Alumna Could Be First Non-binary Executive in Pro Sports

Oakland, CA—March 09, 2017

Jen Ramos

Photo credit: Alan Mittlestaedt, University of Southern California, Annenberg

Mills College graduate Jen Ramos has been appointed assistant general manager for California’s Sonoma Stompers Professional Baseball Club, which won last season’s championships in the Pacific Association of Professional Baseball Clubs.

Ramos is possibly the first openly gender non-binary individual to serve as a pro sports executive. Preferring the pronouns they and their, Ramos explained that they don’t strictly identify as a woman or a man, but instead will “feel like one gender one day and another another day, or some kind of in-between space some days.” They credit Mills for offering an environment where they were free to explore their gender and sexuality.

Asked what they’re looking forward to in their new job with the Stompers, Ramos stated, “I’m excited about trying to get more women involved in professional baseball in the office and on the field.
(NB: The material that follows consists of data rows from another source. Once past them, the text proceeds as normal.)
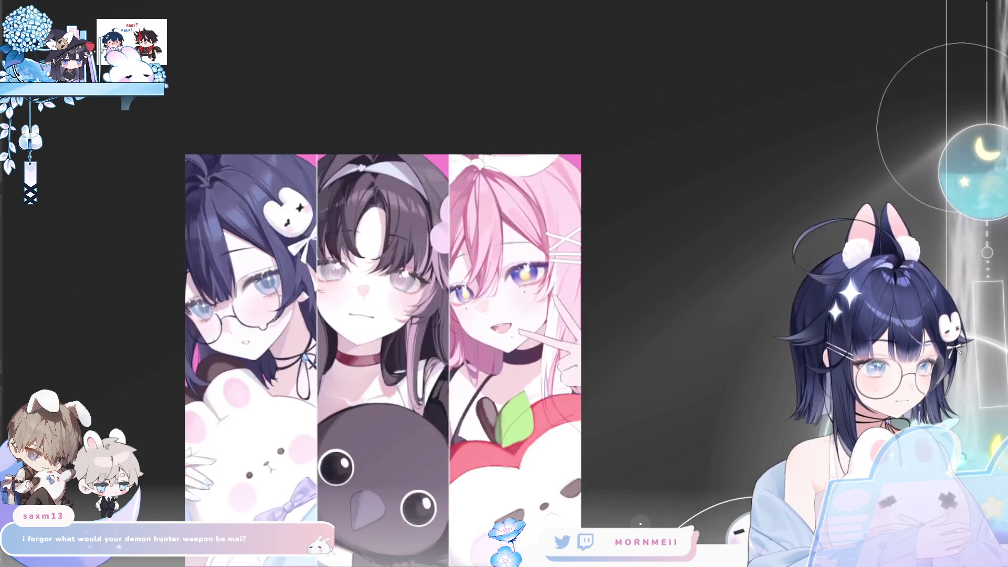
{"action": "scroll", "coordinate": [691, 169], "scroll_direction": "down", "scroll_amount": 1}
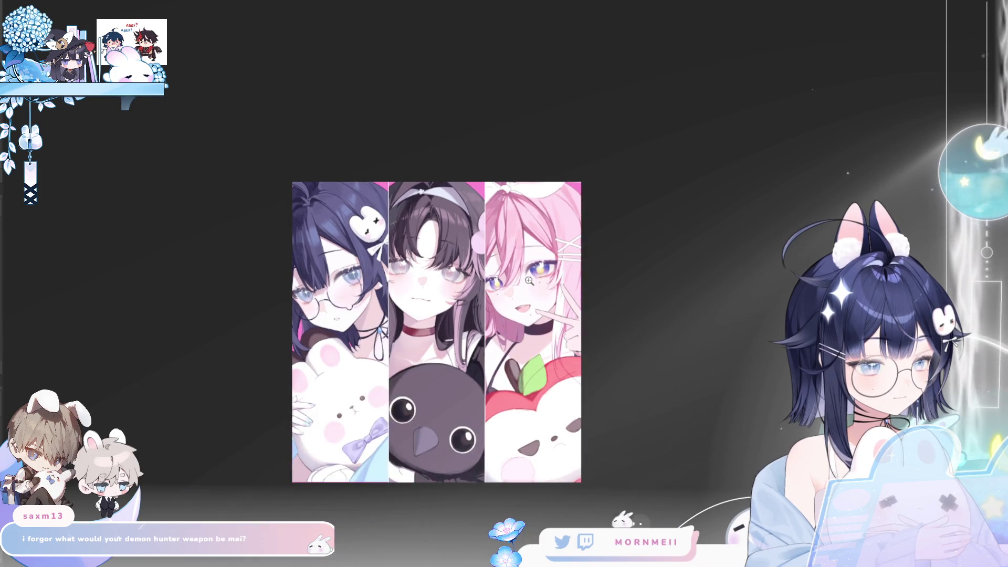
Mirror the view and zoom in on the pink-haired girl's eye and hairclip.
{"action": "scroll", "coordinate": [691, 169], "scroll_direction": "up", "scroll_amount": 3}
{"action": "key", "text": "h"}
{"action": "key", "text": "h"}
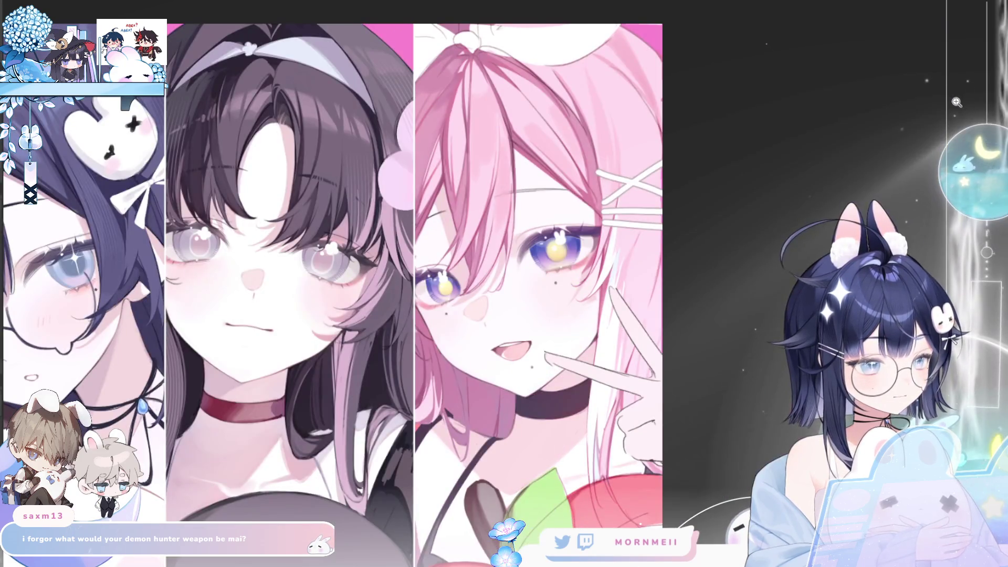
{"action": "key", "text": "h"}
{"action": "key", "text": "h"}
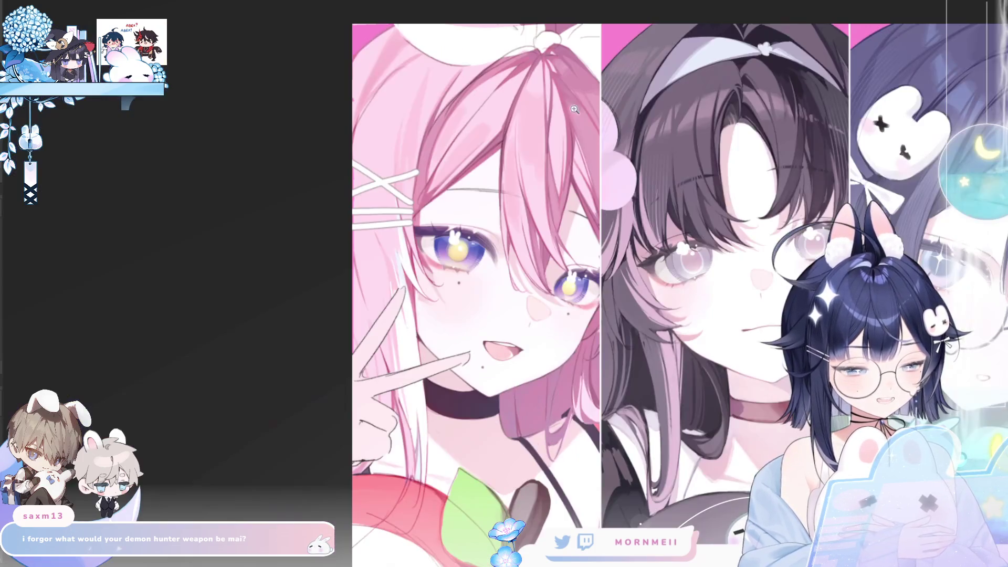
{"action": "left_click", "coordinate": [416, 194]}
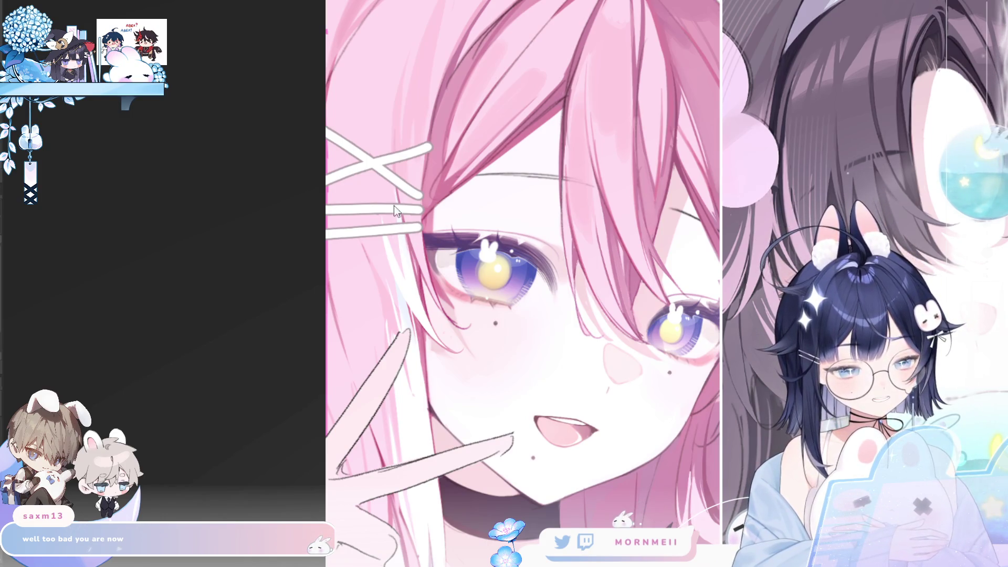
Scroll over the pink-haired girl's face, pan down to the chokers and apple, then fit the whole artwork.
{"action": "scroll", "coordinate": [481, 156], "scroll_direction": "down", "scroll_amount": 2}
{"action": "key", "text": "m"}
That representation has been missing for a long time.” The Stompers is the first professional, co-ed baseball team since the 1950s to line up multiple women on its roster, with the addition of two female players last year.

Founded in 2014, the team is backed by a sponsorship from Francis Ford Coppola, who encourages the recruitment, development, and advancement of women players. The Stompers took the league championship in only its third season and was the subject of the New York Times bestseller The Only Rule Is It Has to Work.

As assistant general manager, Ramos will oversee ticketing and fan experience, and support the club’s promotions and media relations. With a background in sports journalism, they previously covered minor league baseball for trade publications and worked as a digital content editor for the San Jose Sharks hockey team. After graduating from Mills in 2015, where they spent most of their spare time editing The Campanil student newspaper, Ramos earned a master’s in journalism at the University of Southern California.

In addition to finding peers at Mills who encouraged open conversation about gender, Ramos credits their Mills experience for much of the confidence they gained to pursue sports journalism. “I had such an amazing advisor who would talk sense into me when I needed it,” recalls Ramos. “Just having that support was one of the biggest things for me.”